The AGU Fall Meeting starts Dec. 9.
I write as a retired member of the AAAS an institutional member of the AGU.
ReplyDeleteThe problem is that scientists use other people's money to do research. And other people want to see that the results are not fraudulent.
Academics now embrace "big science". This was one of the concerns of Thomas Kuhn that arose from his association with James Conant who had an interest in establishing a conceptual framework for science in the post WWII period.
The problem was philosophical but neither Conant and Kuhn were philosophers.
If you are doling out public money how do you determine who gets the money? Don't you give to scientists who produce important new results that will benefit the taxpayers? Or do you give to scientists to do pure research that reveals some fundamental law of nature?
Kuhn was a science historian who claimed that truth in science was not the issue. What counts is what your peers have established as normal science. So long as you stay within the norms established by the leaders in your field then you qualify as a scientist in that field.
Normal science is done by members of the consensus and if you break with the consensus you may or may not succeed in overturning the dominant paradigm. But you will no longer be a member in good standing in your field unless and until you overturn the paradigm by leading a new consensus. This approach makes the organization of science consistent with political democracy.
Close oversight of science by the public seems to have been missed by Conant and Kuhn.as a necessary aspect of financing science with public money.
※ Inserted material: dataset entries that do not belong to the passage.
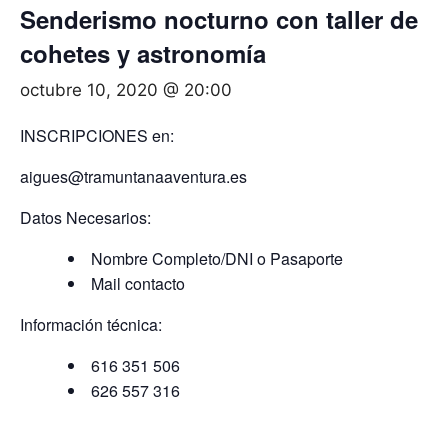
Senderismo nocturno con taller de
cohetes y astronomía
octubre 10, 2020 @ 20:00
INSCRIPCIONES en:
aigues@tramuntanaaventura.es
Datos Necesarios:
Nombre Completo/DNI o Pasaporte
Mail contacto
Información técnica:
616 351 506
626 557 316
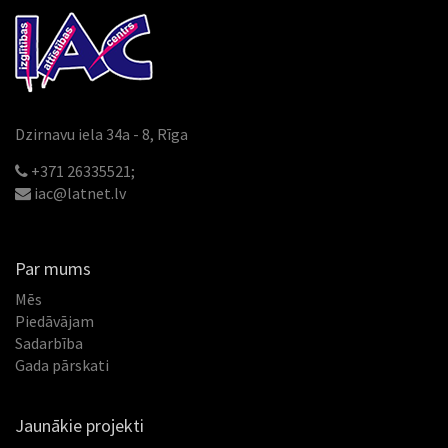
Dzirnavu iela 34a - 8, Rīga
+371 26335521;
iac@latnet.lv
Par mums
Mēs
Piedāvājam
Sadarbība
Gada pārskati
Jaunākie projekti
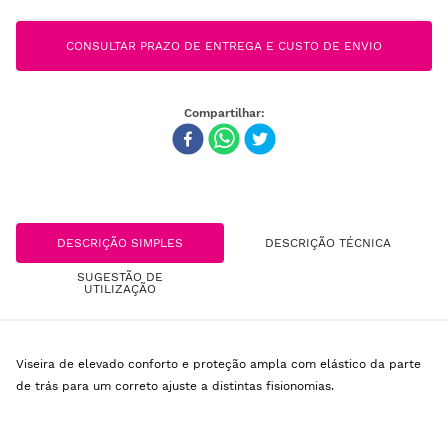
CONSULTAR PRAZO DE ENTREGA E CUSTO DE ENVIO
DESCRIÇÃO SIMPLES
DESCRIÇÃO TÉCNICA
SUGESTÃO DE
UTILIZAÇÃO
Viseira de elevado conforto e proteção ampla com elástico da parte
de trás para um correto ajuste a distintas fisionomias.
This also is a consistent with political democracy.
Consider how closely public authorities monitors the science behind bringing new drugs and medical devices to market. While this aspect of medical science is financed by the private sector, the patent system is the public's entree to regulate the science. And scientific fraud in this area of science is severely punished.
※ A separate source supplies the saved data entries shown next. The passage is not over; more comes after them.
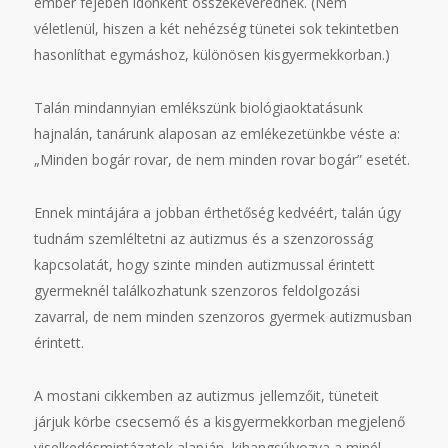
ember fejében időnként összekeverednek. (Nem
véletlenül, hiszen a két nehézség tünetei sok tekintetben
hasonlíthat egymáshoz, különösen kisgyermekkorban.)
Talán mindannyian emlékszünk biológiaoktatásunk
hajnalán, tanárunk alaposan az emlékezetünkbe véste a:
„Minden bogár rovar, de nem minden rovar bogár” esetét.
Ennek mintájára a jobban érthetőség kedvéért, talán úgy
tudnám szemléltetni az autizmus és a szenzorosság
kapcsolatát, hogy szinte minden autizmussal érintett
gyermeknél találkozhatunk szenzoros feldolgozási
zavarral, de nem minden szenzoros gyermek autizmusban
érintett.
A mostani cikkemben az autizmus jellemzőit, tüneteit
járjuk körbe csecsemő és a kisgyermekkorban megjelenő
viselkedésmintázatok alapján, kihangsúlyozva a minél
With climate science, the public has an entree based on the source of finance, taxation. A second entree arises from the propensity of climate scientists to participate as activists in the political process.
The ancient doctrines of equity seem to be relevant, in particular the doctrine that for a claim in equity. In science equity would work as follows: a scientist who engages in political activism must have clean hands. A colleague who does not engage in political activism would be under no such obligation. This would seem to be consistent with political democracy.
Clean hands for a scientist would obviously mean that the scientist must make his data available to the public and must make his methods transparent, including computer code. What is not so obvious is that a scientist must show that he/she has used acceptable statistical and mathematical analysis.
Public authorities are particularly strict with the pharmaceutical sector. Perhaps such strictness should now be required of the climatology sector. Yes, you read that right. Climate-driven industry is now a major economic sector and will become greater in the future if the EPA has its way.
My message to young scientists: don't ask taxpayers to fund your research. Use the internal resources of your own university. If that means you cannot do the research you want to do, then learn how to teach or get another job.
Alternatively, get a book on auditing: study performance auditing as well as financial auditing. Develop data auditing. You may have to make friends with some engineers to learn how they do it.
The bottom line is that this is no longer the 18th century nor even the 19th century when science was practiced by clergymen and the aristocracy. Learn how to behave like anyone else who uses other people's money.
Thanks for your excellent comments, infinitely better advice than recommending scientists hire a lawyer.